The husband decides to rent a "colonial mansion" for her rest period, and when the wife questions the house, he laughs at her - "but one expects that in marriage," she says.  Obviously, she is used to not being treated with respect.  In fact, she says "he does not believe that (she is) sick," and she recognizes that, perhaps, this plays a role in why she has not gotten well.  He has even assured her friends and relatives "that there is really nothing the matter with one but temporary nervous depression-a slight hysterical tendency," so the wife is left without comfort or real compassion, and even perhaps a bit of "eye rolling" from those closest to her.

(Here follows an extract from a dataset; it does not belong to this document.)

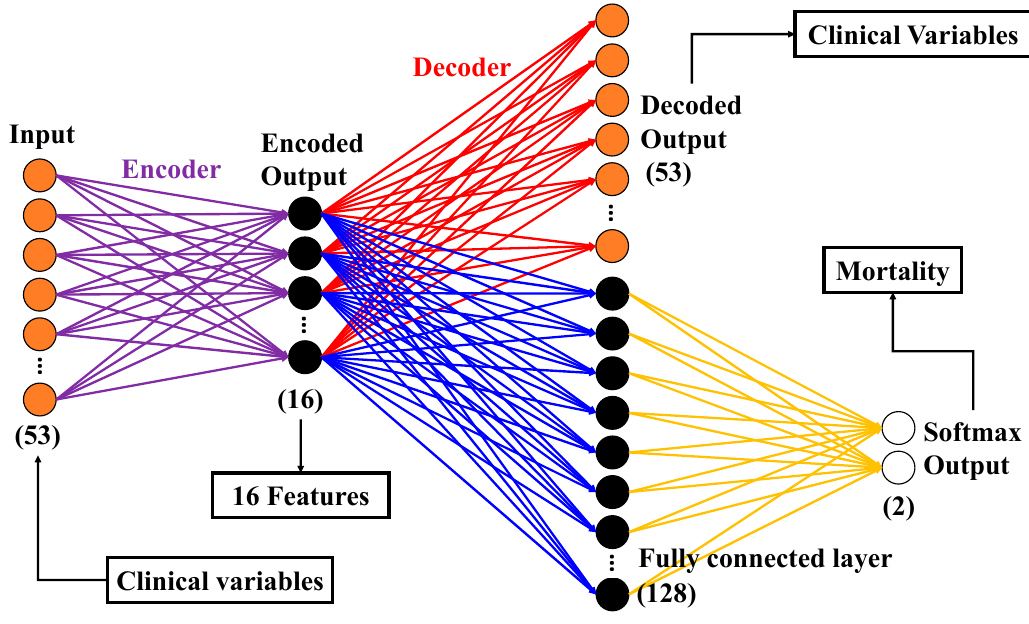
Figure 1. Structure of the autoencoder (AE) in this experiment. Before every activation function,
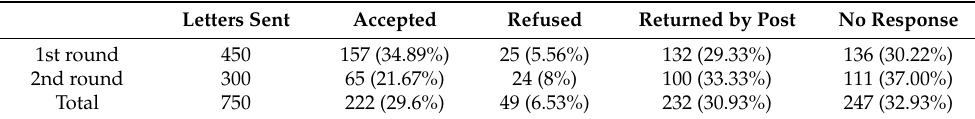
Table 2. Recruitment of the selected adoptees in Catalonia from Russia and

When they go to home in the countryside, the wife sees a room in which she would like to stay, where she can have a view of roses from the windows, but the husband determines that the old nursery, with bars on the window, is a better place for her.  When she complains about the "repellent" and "revolting" wallpaper - "one of those sprawling flamboyant patterns committing every artistic sin" - he at first agrees to repaper the room, but then decides "that nothing was worse for a nervous patient than to give way to such fancies," so decides to keep the room the way it is.

John's total disregard for his wife's concerns, wishes, thoughts, dislikes, and desires show he is a very arrogant, insensitive, controlling man who thinks he always knows best.  His wife believes that "congenial work, with excitement and change, would do (her) good," but he does not agree, so she remains stuck in the room. She also believes writing will do her good, but he considers this unnecessary work, so she must hide her writing from him, as well as his sister.

Her husband shows a lack of emotional connection, as well, in that he doesn't recognize his wife is getting worse and worse as she spends time in the room.  Thus, he is in for a shock when he opens the door to find her creeping around the room on all fours - and she continues creeping right over him after he faints.  She doesn't let him hold her back any more - but she has lost her sense of sanity.